Mortgages: 30-year motgage jumps back over 5%

11.30.09

Market dips with retailers on spending worries

Posted in Free blog Tips, business, economic, hot news, shortly tagged , , , , at 8:29 pm by carydalton

NEW YORK (Reuters) – U.S. stocks inched lower on Monday with retail shares down after Black Friday and data suggesting weak holiday sales, while data showing expansion in business activity in the Midwest helped to limit losses.

Investors said the market's sell-off on Friday in response to concerns about a debt default in Dubai had been overdone, and that tremors would be minor in U.S. equities markets.

The S&P Retail index (.RLX) fell 1.3 percent after the National Retail Federation said total Black Friday holiday spending was down from last year, suggesting that consumers were still reluctant to spend.

"Retail sales data did not produce a surprise … it looks like investors are sitting back and regrouping," said Fred Dickson, market strategist and director of retail research at D.A. Davidson & Co in Lake Oswego, Oregon.

"Spillover from Dubai seems to be minimized," he added.

The Institute for Supply Management-Chicago business barometer showed that business activity in the U.S. Midwest expanded more than expected in November, reaching its highest level in over a year as new orders jumped.

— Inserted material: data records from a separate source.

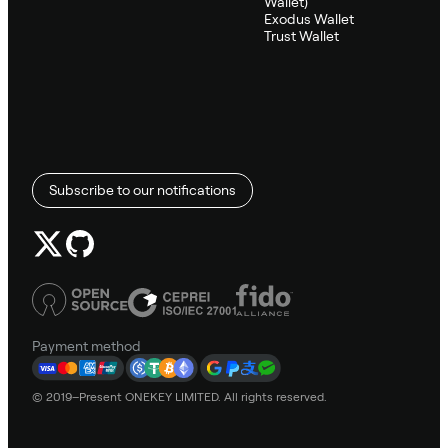
Wallet)
Exodus Wallet
Trust Wallet
Subscribe to our notifications
Payment method
© 2019–Present ONEKEY LIMITED. All rights reserved.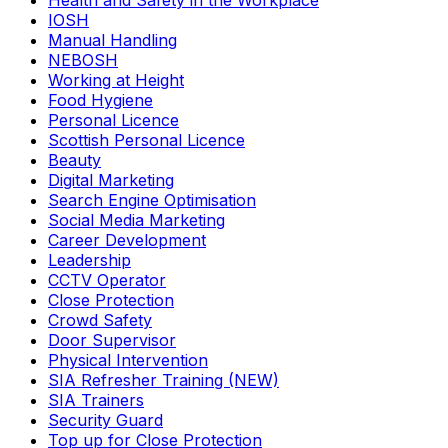
Health and Safety in the Workplace
IOSH
Manual Handling
NEBOSH
Working at Height
Food Hygiene
Personal Licence
Scottish Personal Licence
Beauty
Digital Marketing
Search Engine Optimisation
Social Media Marketing
Career Development
Leadership
CCTV Operator
Close Protection
Crowd Safety
Door Supervisor
Physical Intervention
SIA Refresher Training (NEW)
SIA Trainers
Security Guard
Top up for Close Protection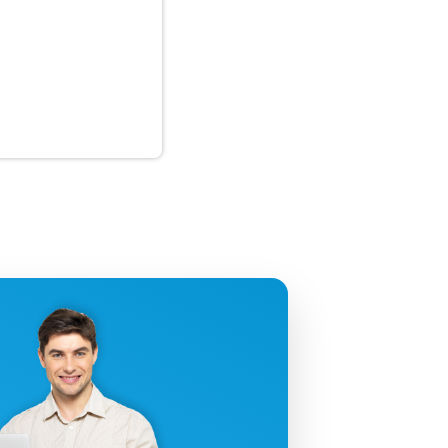
uctivity!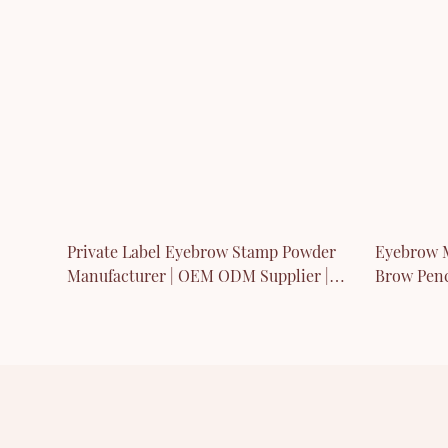
Private Label Eyebrow Stamp Powder
Eyebrow M
Manufacturer | OEM ODM Supplier |
Brow Penc
Thincen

The Dow Jones industrial average (.DJI) was down 8.91 points, or 0.09 percent, at 10,301.01. The Standard & Poor's 500 Index (.SPX) was down 1.15 points, or 0.11 percent, at 1,090.34. The Nasdaq Composite Index ( guaranteed online payday loans.IXIC) was down 5.93 points, or 0.28 percent, at 2,132.51.

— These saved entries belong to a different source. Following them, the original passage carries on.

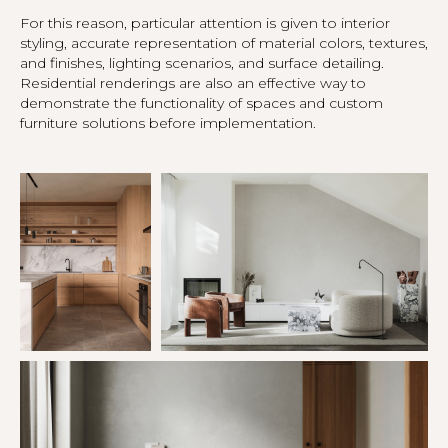
For this reason, particular attention is given to interior
styling, accurate representation of material colors, textures,
and finishes, lighting scenarios, and surface detailing.
Residential renderings are also an effective way to
demonstrate the functionality of spaces and custom
furniture solutions before implementation.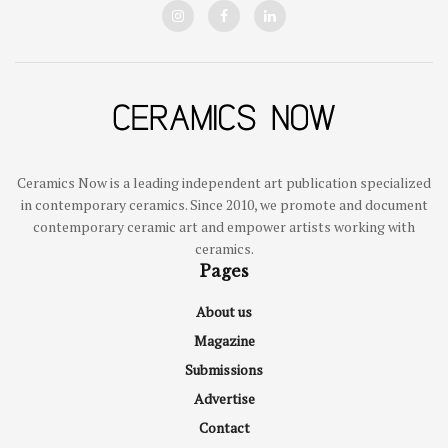
Ceramics Now is a leading independent art publication specialized
in contemporary ceramics. Since 2010, we promote and document
contemporary ceramic art and empower artists working with
ceramics.
Pages
About us
Magazine
Submissions
Advertise
Contact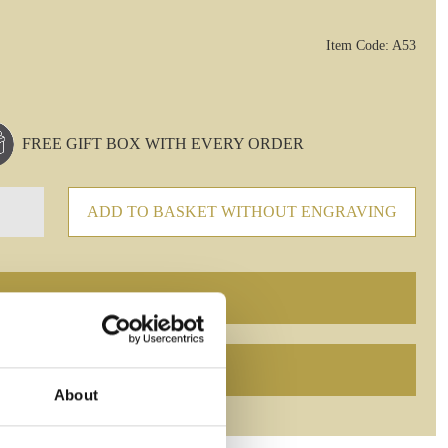
Item Code: A53
FREE GIFT BOX WITH EVERY ORDER
ADD TO BASKET WITHOUT ENGRAVING
About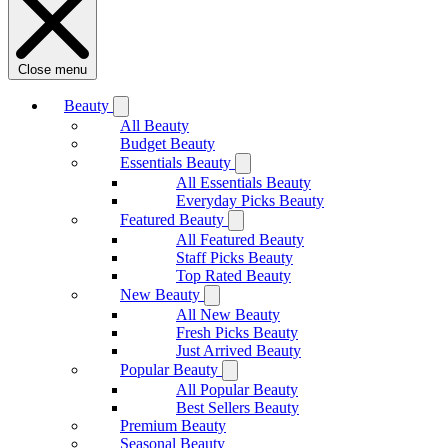
Close menu
Beauty
All Beauty
Budget Beauty
Essentials Beauty
All Essentials Beauty
Everyday Picks Beauty
Featured Beauty
All Featured Beauty
Staff Picks Beauty
Top Rated Beauty
New Beauty
All New Beauty
Fresh Picks Beauty
Just Arrived Beauty
Popular Beauty
All Popular Beauty
Best Sellers Beauty
Premium Beauty
Seasonal Beauty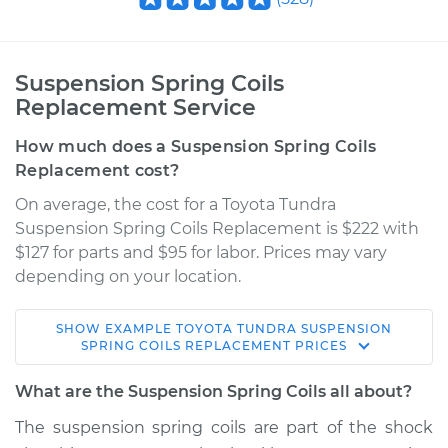
Suspension Spring Coils
Replacement Service
How much does a Suspension Spring Coils
Replacement cost?
On average, the cost for a Toyota Tundra
Suspension Spring Coils Replacement is $222 with
$127 for parts and $95 for labor. Prices may vary
depending on your location.
SHOW
EXAMPLE
TOYOTA
TUNDRA
SUSPENSION
2011 Toyota Tundra
SPRING COILS REPLACEMENT
PRICES
V6-4.0L
What are the Suspension Spring Coils all about?
Service type
Suspension Springs
The suspension spring coils are part of the shock
- Passenger Side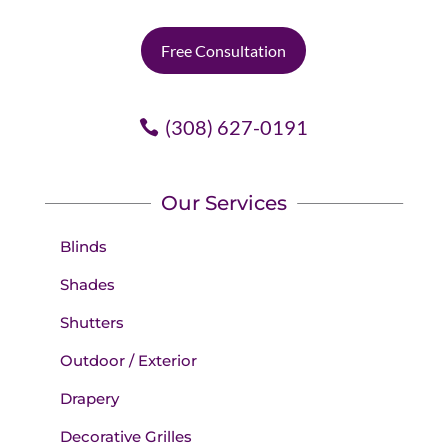
Free Consultation
(308) 627-0191
Our Services
Blinds
Shades
Shutters
Outdoor / Exterior
Drapery
Decorative Grilles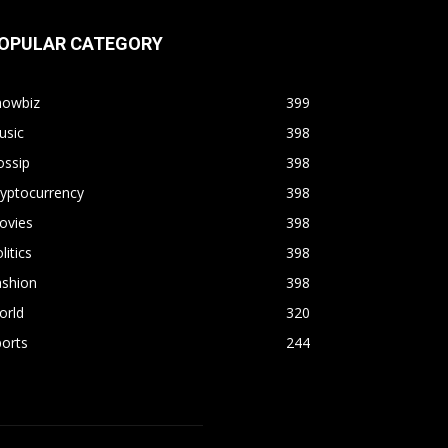
OPULAR CATEGORY
howbiz
399
usic
398
ossip
398
yptocurrency
398
ovies
398
litics
398
ashion
398
orld
320
orts
244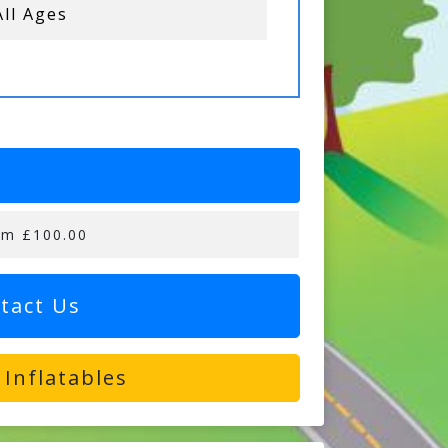
All Ages
om £100.00
tact Us
Inflatables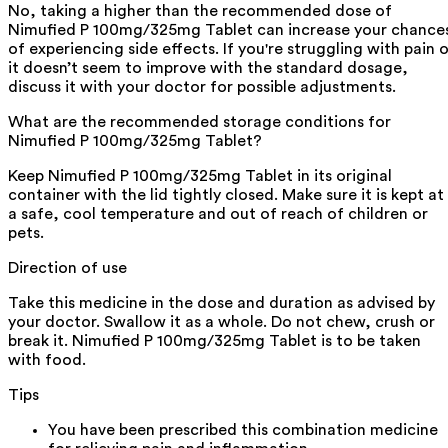
No, taking a higher than the recommended dose of
Nimufied P 100mg/325mg Tablet can increase your chance
of experiencing side effects. If you're struggling with pain o
it doesn’t seem to improve with the standard dosage,
discuss it with your doctor for possible adjustments.
What are the recommended storage conditions for
Nimufied P 100mg/325mg Tablet?
Keep Nimufied P 100mg/325mg Tablet in its original
container with the lid tightly closed. Make sure it is kept at
a safe, cool temperature and out of reach of children or
pets.
Direction of use
Take this medicine in the dose and duration as advised by
your doctor. Swallow it as a whole. Do not chew, crush or
break it. Nimufied P 100mg/325mg Tablet is to be taken
with food.
Tips
You have been prescribed this combination medicine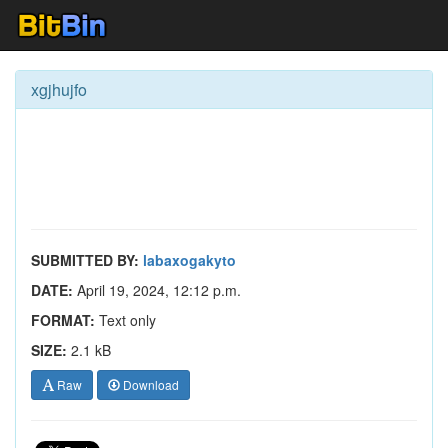
xgjhujfo
SUBMITTED BY:
labaxogakyto
DATE:
April 19, 2024, 12:12 p.m.
FORMAT:
Text only
SIZE:
2.1 kB
Raw
Download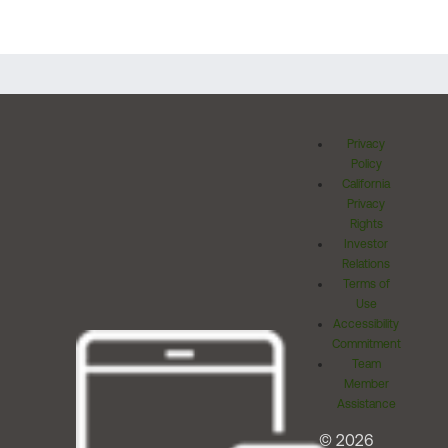
Privacy
Policy
California
Privacy
Rights
Investor
Relations
Terms of
Use
Accessibility
Commitment
Team
Member
Assistance
© 2026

On the plus side, online retailers' shares rose after analytics firm comScore said that online spending was the highest it had ever been on Black Friday, with Cyber Monday spending expected to be even stronger.

Amazon.com Inc (AMZN.O) shares hit an all-time high of $135.25 in intraday trading on Nasdaq on Monday after it said its Kindle electronic book reader posted its best sales yet in the month of November. The stock was up 2.1 percent at $134.48.

By midday on Monday, major U.S. department stores' stocks were taking a beating, with Macy's (.M.N) down 6 percent at $15.96 and Saks Inc (SKS.N) down 8.3 percent at $6, both in New York Stock Exchange trading.

On the Dubai front, following last week's request from Dubai for a standstill agreement on billions of dollars in debt, its government said on Monday it will not take responsibility for the debts of the Dubai World conglomerate. The Dubai government's statement squashed creditors' hopes that the emirate would guarantee its liabilities.